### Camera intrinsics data
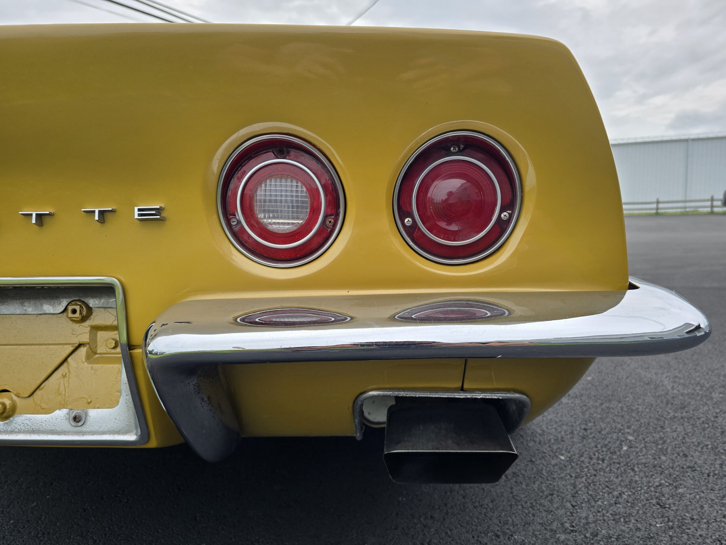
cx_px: 363
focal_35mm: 23
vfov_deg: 58.9
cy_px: 272
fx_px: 482
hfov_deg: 73.9
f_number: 1.7
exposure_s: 1/607
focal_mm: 6.3
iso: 12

### Work task
Quote the entries in full. Any image among them is to be omitted from the copy.

### Response for this exercise
cx_px: 363
focal_35mm: 23
vfov_deg: 58.9
cy_px: 272
fx_px: 482
hfov_deg: 73.9
f_number: 1.7
exposure_s: 1/607
focal_mm: 6.3
iso: 12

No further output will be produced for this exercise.